Billionaire investor Carl Icahn on Monday said he is letting his tender offer to buy all the outstanding shares of Lions Gate Entertainment Corp. expire after failing to block a large shareholder from voting all his shares against Icahn’s board slate at Tuesday’s annual meeting.
Icahn, the company’s largest shareholder, was attempting to take over Lions Gate and elect five directors at the annual meeting. He had received endorsements from two influential proxy advisory firms.
But Icahn admitted that his prospects for winning board seats weakened after a New York court last week refused to block board member Mark Rachesky from voting his full stake. The Santa Monica studio in July used a controversial debt-to-equity transaction that made Rachesky the second largest shareholder with nearly 29 percent of shares.
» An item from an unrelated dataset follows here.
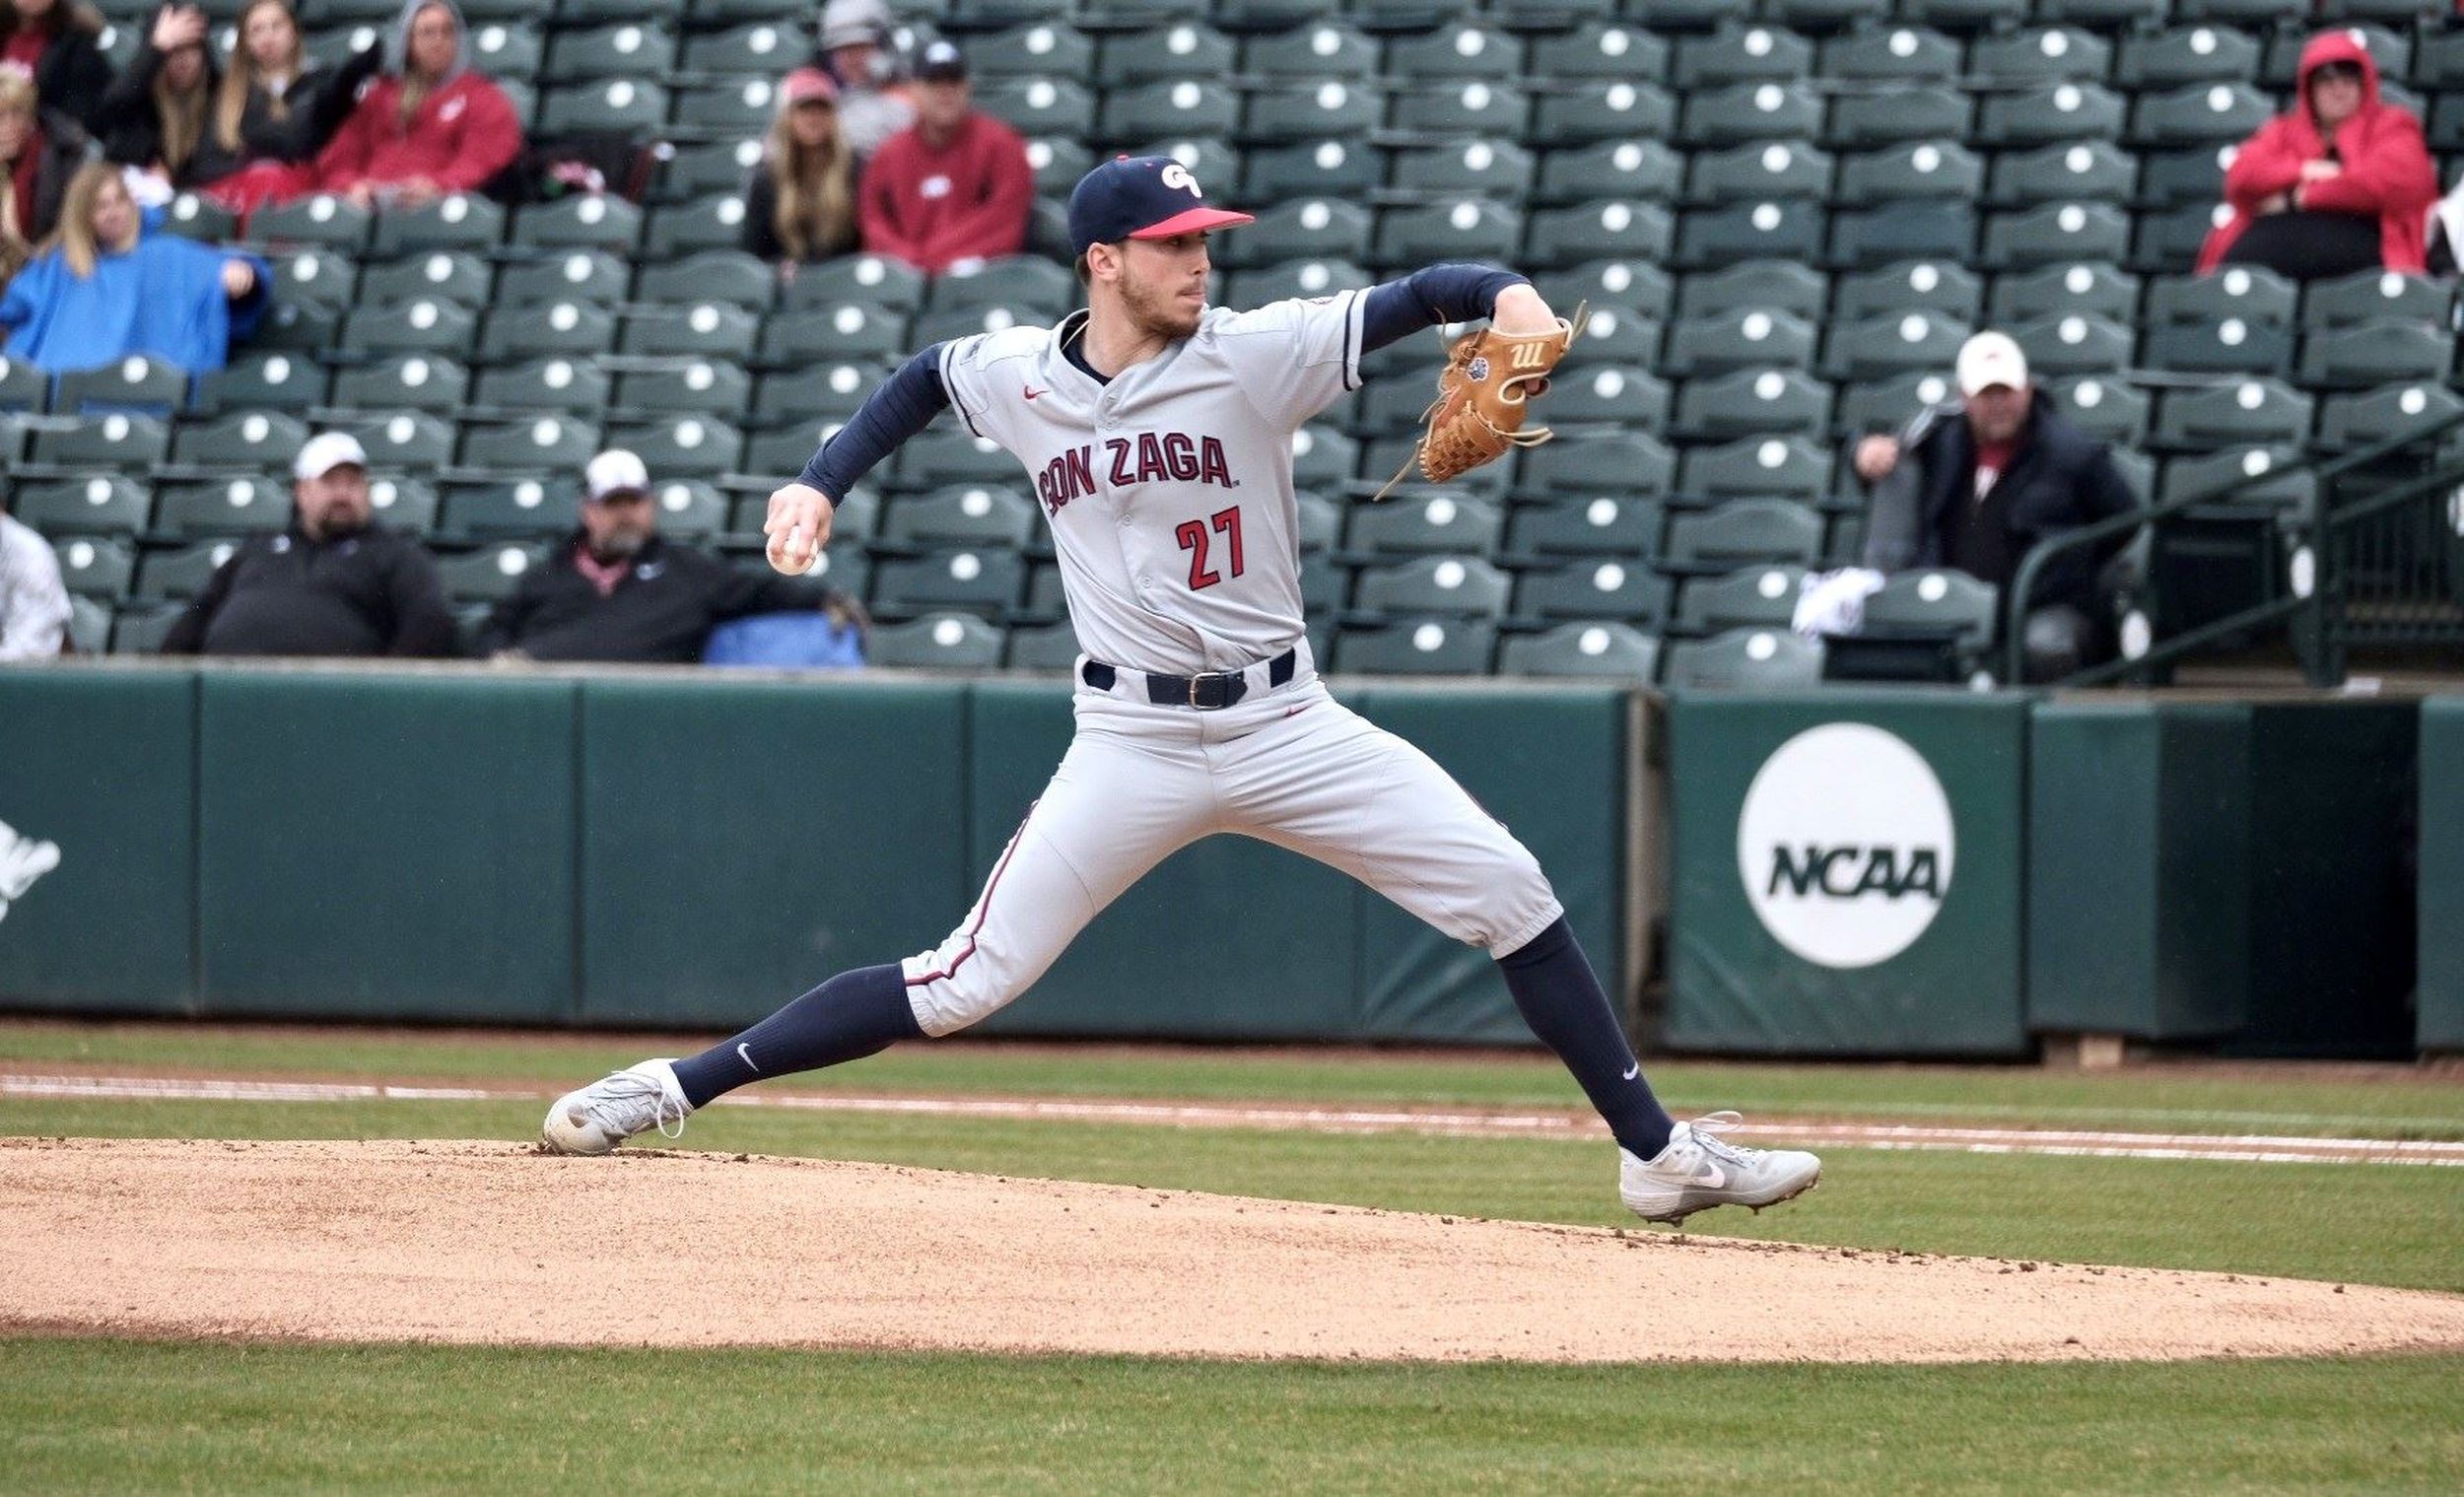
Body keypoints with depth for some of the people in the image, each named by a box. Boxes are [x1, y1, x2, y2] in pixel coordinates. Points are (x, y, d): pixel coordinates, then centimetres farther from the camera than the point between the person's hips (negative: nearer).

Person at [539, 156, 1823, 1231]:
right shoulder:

In the process, Icahn’s holdings were diluted to 33 percent.
Icahn’s latest $7.50-a-share tender offer for the film studio was conditioned on being able to get courts to block Rachesky from voting the shares.
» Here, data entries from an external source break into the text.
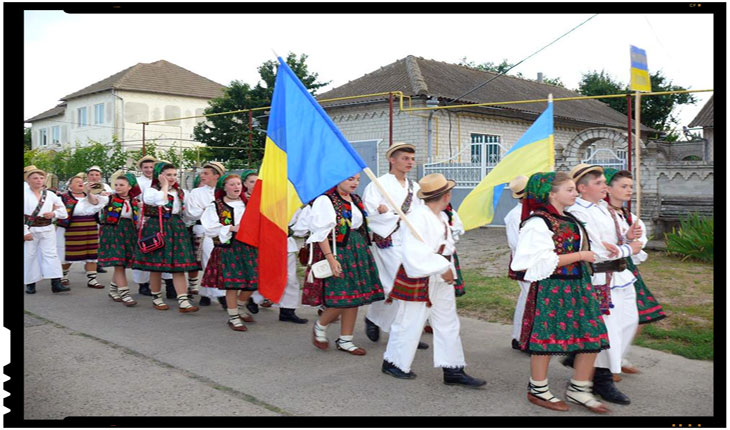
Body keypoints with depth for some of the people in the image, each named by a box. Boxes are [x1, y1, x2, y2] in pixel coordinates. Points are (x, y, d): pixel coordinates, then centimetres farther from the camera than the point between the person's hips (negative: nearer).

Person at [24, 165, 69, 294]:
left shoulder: (50, 195, 6)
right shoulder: (25, 194, -5)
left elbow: (62, 210, 13)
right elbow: (22, 214, -10)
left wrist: (54, 213, -8)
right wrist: (25, 231, -14)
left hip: (47, 229, 3)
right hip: (30, 229, -3)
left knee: (51, 254, -3)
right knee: (29, 256, 4)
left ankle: (56, 283, -6)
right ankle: (30, 283, 15)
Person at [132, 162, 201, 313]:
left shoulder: (180, 191, 14)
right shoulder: (150, 191, -3)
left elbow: (184, 211, 23)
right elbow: (162, 201, -22)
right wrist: (165, 185, -11)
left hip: (176, 228, 5)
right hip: (156, 228, -4)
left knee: (179, 266, -3)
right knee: (156, 266, 2)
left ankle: (183, 301, -7)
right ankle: (156, 298, 19)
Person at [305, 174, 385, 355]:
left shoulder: (356, 200, 13)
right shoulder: (325, 200, -10)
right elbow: (322, 233, -15)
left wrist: (364, 252, 15)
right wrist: (331, 259, -21)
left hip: (358, 253, 8)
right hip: (337, 253, -8)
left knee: (354, 298, 7)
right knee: (342, 299, -9)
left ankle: (345, 340, 19)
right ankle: (320, 326, 18)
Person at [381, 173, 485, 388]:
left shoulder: (442, 217, 8)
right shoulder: (418, 217, -21)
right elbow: (415, 253, -29)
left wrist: (448, 269, 1)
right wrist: (442, 267, -23)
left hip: (441, 281, 9)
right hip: (417, 280, -9)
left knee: (448, 325, 11)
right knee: (409, 324, 6)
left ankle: (453, 371, 20)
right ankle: (393, 363, 26)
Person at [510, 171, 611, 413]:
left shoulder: (569, 219, 13)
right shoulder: (539, 222, -15)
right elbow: (544, 261, -21)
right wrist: (580, 256, -15)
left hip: (579, 285, 9)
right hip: (551, 287, -9)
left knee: (592, 337, 7)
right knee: (546, 338, 3)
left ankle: (578, 390, 22)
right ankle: (537, 390, 21)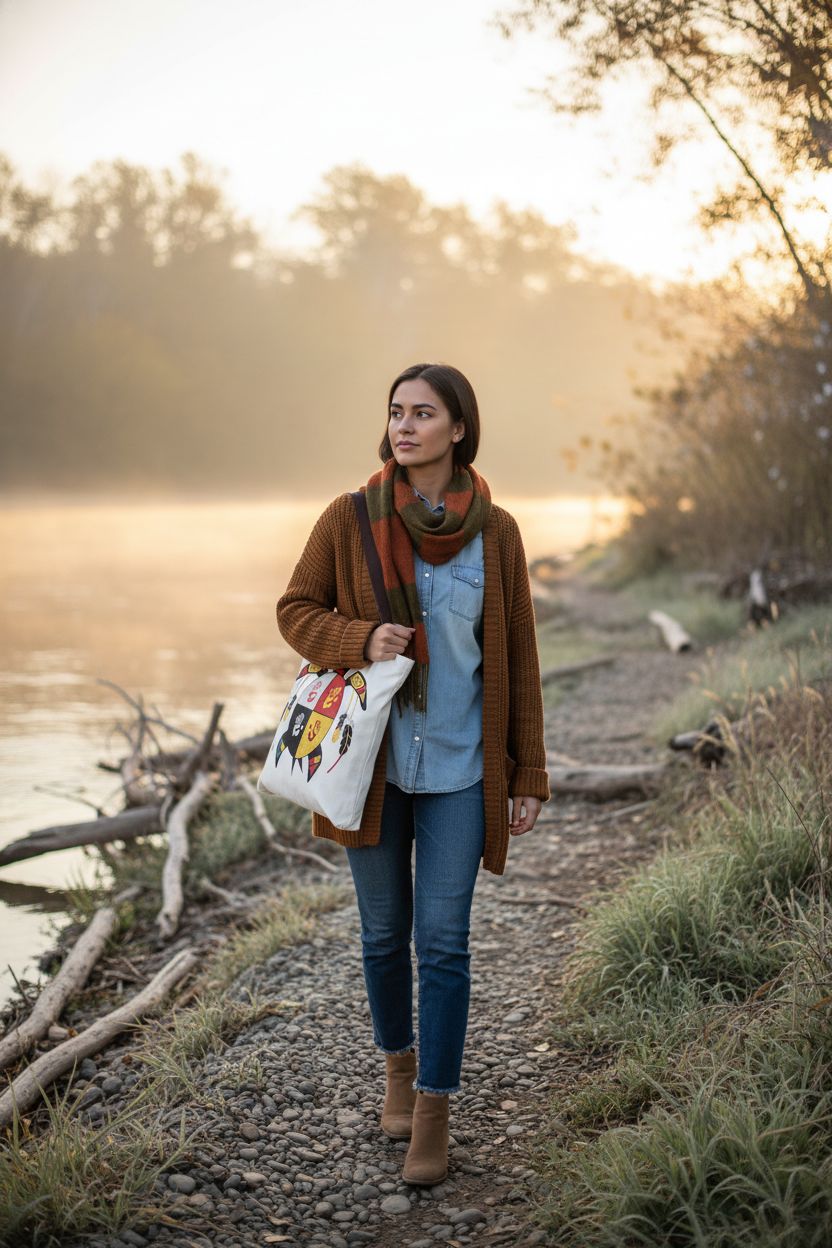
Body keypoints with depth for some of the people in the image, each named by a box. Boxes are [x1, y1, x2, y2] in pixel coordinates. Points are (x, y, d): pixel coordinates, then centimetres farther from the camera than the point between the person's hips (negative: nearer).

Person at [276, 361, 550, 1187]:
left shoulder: (495, 531, -2)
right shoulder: (349, 519, -3)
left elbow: (518, 657, 2)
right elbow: (296, 609, 6)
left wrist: (528, 776, 2)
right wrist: (360, 641, -16)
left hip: (460, 769, -1)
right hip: (372, 763, 1)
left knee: (443, 940, -1)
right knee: (384, 933, 13)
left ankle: (433, 1115, 12)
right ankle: (399, 1065, 38)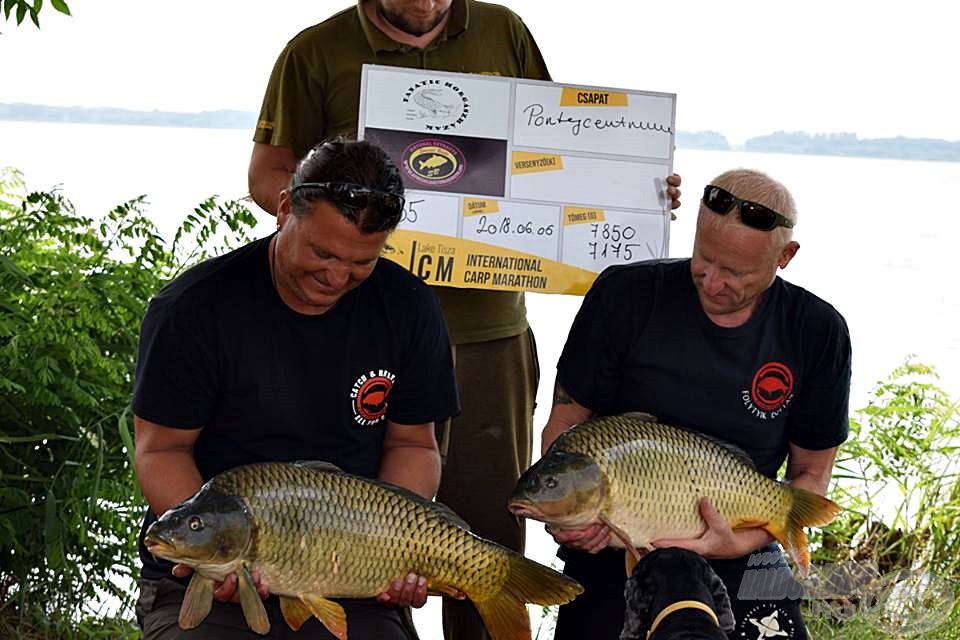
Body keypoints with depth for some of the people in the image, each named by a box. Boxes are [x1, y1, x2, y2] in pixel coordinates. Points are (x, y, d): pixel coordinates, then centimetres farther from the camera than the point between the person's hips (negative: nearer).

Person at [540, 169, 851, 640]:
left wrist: (743, 542, -16)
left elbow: (811, 473, 2)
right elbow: (565, 422, -3)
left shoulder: (816, 332, -5)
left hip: (741, 569, 1)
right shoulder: (625, 295, -9)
“We will continue to monitor the situation at Lions Gate and will aggressively take all actions necessary to protect our investment,” Icahn said in a statement. “We reserve all of our rights with respect to Lions Gate and its securities.”
Lions Gate, which has its corporate headquarters in Vancouver, has not commented on Icahn’s announcement.
Shares were down 32 cents, or 4 percent, to $7.12 in midday trading on the New York Stock Exchange.